Red Badger on immutable infrastructure as code

This is a guest post for the Computer Weekly Developer Network by Stuart Harris in his role as CIO and founder of Red Badger.

Harris: pumped about code

Harris: pumped about code, likes badgers too

Red Badger describes itself as an experience-led software development studio focused on helping big corporations feel like start-ups (Ed we think that means kind of Agile & nimble and ‘not clunky’).

Harris dives into code-centric complexities, his words follow below…

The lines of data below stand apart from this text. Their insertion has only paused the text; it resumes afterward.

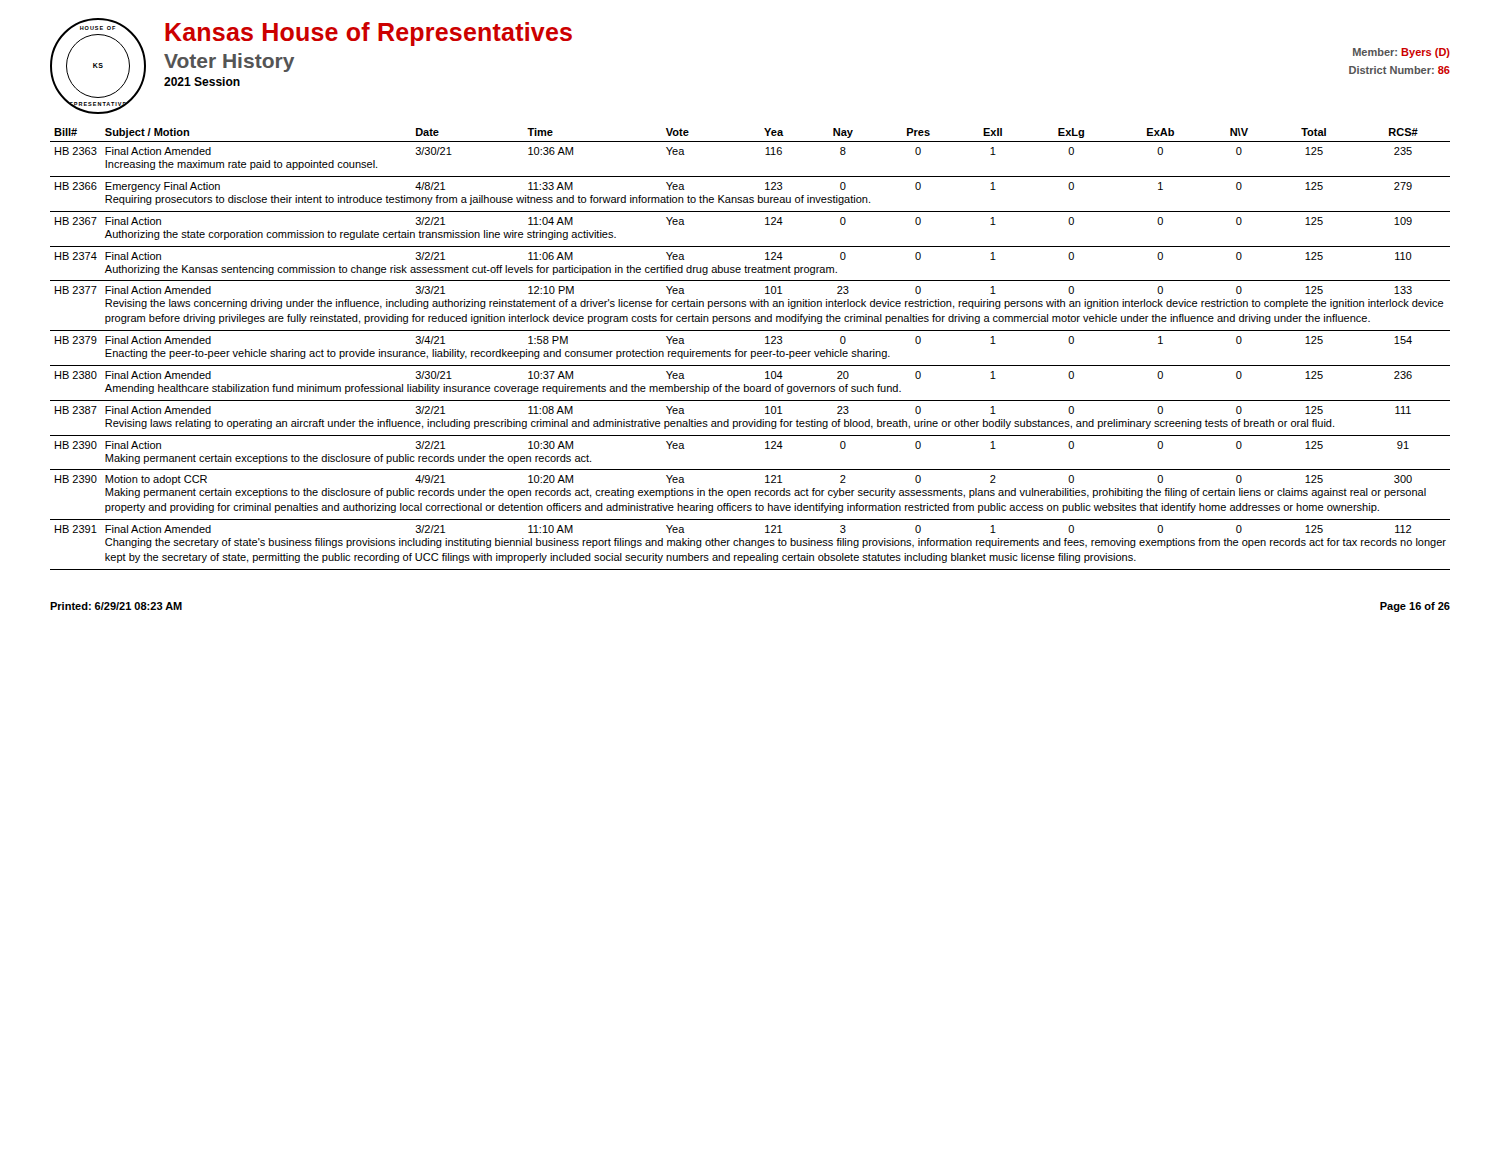HOUSE OF
KS
REPRESENTATIVES
Kansas House of Representatives
Voter History
2021 Session
Member: Byers (D)
District Number: 86
| Bill# | Subject / Motion | Date | Time | Vote | Yea | Nay | Pres | ExIl | ExLg | ExAb | N\V | Total | RCS# |
| --- | --- | --- | --- | --- | --- | --- | --- | --- | --- | --- | --- | --- | --- |
| HB 2363 | Final Action Amended | 3/30/21 | 10:36 AM | Yea | 116 | 8 | 0 | 1 | 0 | 0 | 0 | 125 | 235 |
| | Increasing the maximum rate paid to appointed counsel. |
| HB 2366 | Emergency Final Action | 4/8/21 | 11:33 AM | Yea | 123 | 0 | 0 | 1 | 0 | 1 | 0 | 125 | 279 |
| | Requiring prosecutors to disclose their intent to introduce testimony from a jailhouse witness and to forward information to the Kansas bureau of investigation. |
| HB 2367 | Final Action | 3/2/21 | 11:04 AM | Yea | 124 | 0 | 0 | 1 | 0 | 0 | 0 | 125 | 109 |
| | Authorizing the state corporation commission to regulate certain transmission line wire stringing activities. |
| HB 2374 | Final Action | 3/2/21 | 11:06 AM | Yea | 124 | 0 | 0 | 1 | 0 | 0 | 0 | 125 | 110 |
| | Authorizing the Kansas sentencing commission to change risk assessment cut-off levels for participation in the certified drug abuse treatment program. |
| HB 2377 | Final Action Amended | 3/3/21 | 12:10 PM | Yea | 101 | 23 | 0 | 1 | 0 | 0 | 0 | 125 | 133 |
| | Revising the laws concerning driving under the influence, including authorizing reinstatement of a driver's license for certain persons with an ignition interlock device restriction, requiring persons with an ignition interlock device restriction to complete the ignition interlock device program before driving privileges are fully reinstated, providing for reduced ignition interlock device program costs for certain persons and modifying the criminal penalties for driving a commercial motor vehicle under the influence and driving under the influence. |
| HB 2379 | Final Action Amended | 3/4/21 | 1:58 PM | Yea | 123 | 0 | 0 | 1 | 0 | 1 | 0 | 125 | 154 |
| | Enacting the peer-to-peer vehicle sharing act to provide insurance, liability, recordkeeping and consumer protection requirements for peer-to-peer vehicle sharing. |
| HB 2380 | Final Action Amended | 3/30/21 | 10:37 AM | Yea | 104 | 20 | 0 | 1 | 0 | 0 | 0 | 125 | 236 |
| | Amending healthcare stabilization fund minimum professional liability insurance coverage requirements and the membership of the board of governors of such fund. |
| HB 2387 | Final Action Amended | 3/2/21 | 11:08 AM | Yea | 101 | 23 | 0 | 1 | 0 | 0 | 0 | 125 | 111 |
| | Revising laws relating to operating an aircraft under the influence, including prescribing criminal and administrative penalties and providing for testing of blood, breath, urine or other bodily substances, and preliminary screening tests of breath or oral fluid. |
| HB 2390 | Final Action | 3/2/21 | 10:30 AM | Yea | 124 | 0 | 0 | 1 | 0 | 0 | 0 | 125 | 91 |
| | Making permanent certain exceptions to the disclosure of public records under the open records act. |
| HB 2390 | Motion to adopt CCR | 4/9/21 | 10:20 AM | Yea | 121 | 2 | 0 | 2 | 0 | 0 | 0 | 125 | 300 |
| | Making permanent certain exceptions to the disclosure of public records under the open records act, creating exemptions in the open records act for cyber security assessments, plans and vulnerabilities, prohibiting the filing of certain liens or claims against real or personal property and providing for criminal penalties and authorizing local correctional or detention officers and administrative hearing officers to have identifying information restricted from public access on public websites that identify home addresses or home ownership. |
| HB 2391 | Final Action Amended | 3/2/21 | 11:10 AM | Yea | 121 | 3 | 0 | 1 | 0 | 0 | 0 | 125 | 112 |
| | Changing the secretary of state's business filings provisions including instituting biennial business report filings and making other changes to business filing provisions, information requirements and fees, removing exemptions from the open records act for tax records no longer kept by the secretary of state, permitting the public recording of UCC filings with improperly included social security numbers and repealing certain obsolete statutes including blanket music license filing provisions. |
Printed: 6/29/21 08:23 AM
Page 16 of 26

Immutable infrastructure as code

These days, inside the container is the developer’s responsibility and everything outside the container is the job of an infrastructure operator. We got here through an evolution from physical hardware, manually set up and managed by large teams, through virtual machines (with tools for manual management), through automation with tools like PuppetChef and Ansible that help eliminate human error and provide consistency.

… and so DevOps was born.

These tools allowed us to modify the infrastructure components more predictably. This is “infrastructure as code”. But the mutation is very hard to do safely – there are too many edge cases and what-if scenarios that make the tools complex and fragile.

Now, with Linux Containers and Docker, we finally have a way to embrace immutability. Instead of using tools to mutate our application’s environments we can replace them completely with new environments when something needs to change. DevOps died.

Linux Containers are as revolutionary as their real-world counterparts in the shipping industry. They’ve taught us that instead of mutating a server configuration, it’s safer to treat servers as immutable and replace them with brand new instances.

This is — “immutable infrastructure as code”.

You can divide infrastructure into components that are either stateful or stateless. In modern scalable web application architectures, state lives at the very front edge (the browser) and the very back edge (the data stores). Everything in between needs to be stateless so that it can scale horizontally. These stateless components should be immutable. You never change them directly. Indeed the only thing we should do is to create better ones to replace the old ones.

Infrastructure as code – NAT Gateways described in Terraform

This means that if the component is a container, or a VM, you can remove ssh access! And create security rules that forbid traffic on port 22.  If there is a problem, we do root cause analysis through runtime logging and monitoring. Instrument everything and install APM (New Relic is awesome). Gather logs and store them for analysis. When you find a problem, make a change to the source and redeploy.

You can store the application source code, the container configuration and the infrastructure scripts, in a single Github repository (a mono-repo) that describes your whole application, including the environment and the infrastructure. Transactional (atomic) commits can be made across all three areas (application source, environment configuration and infrastructure); easily keeping them in sync and you get an audit trail of changes for free.

Terraform is great – you just describe what your infrastructure should look like in code. You can adjust this declaration and ask Terraform to show you a plan. If you’re happy, you apply the change.

Terraform decides what it can re-create and what it needs to mutate. Servers, for example, are recreated. Terraform can stand up full datacentres in minutes and destroy them equally as fast. So we now can afford to create a whole new infrastructure every time we need to make a “change”. Except for the data stores, the whole infrastructure can become immutable.

Because it’s so cheap to stand up completely new infrastructure, we can afford to create permanent environments and ephemeral environments (e.g. for load, performance and penetration testing) knowing they are absolutely identical to each other. And we can evolve these environments, in an immutable way, by creating new ones. No configuration drift, no outdated operating systems or environmental software, no server rot, no surprises, no human error. Instead, you can trickle changes into the infrastructure using continuous delivery.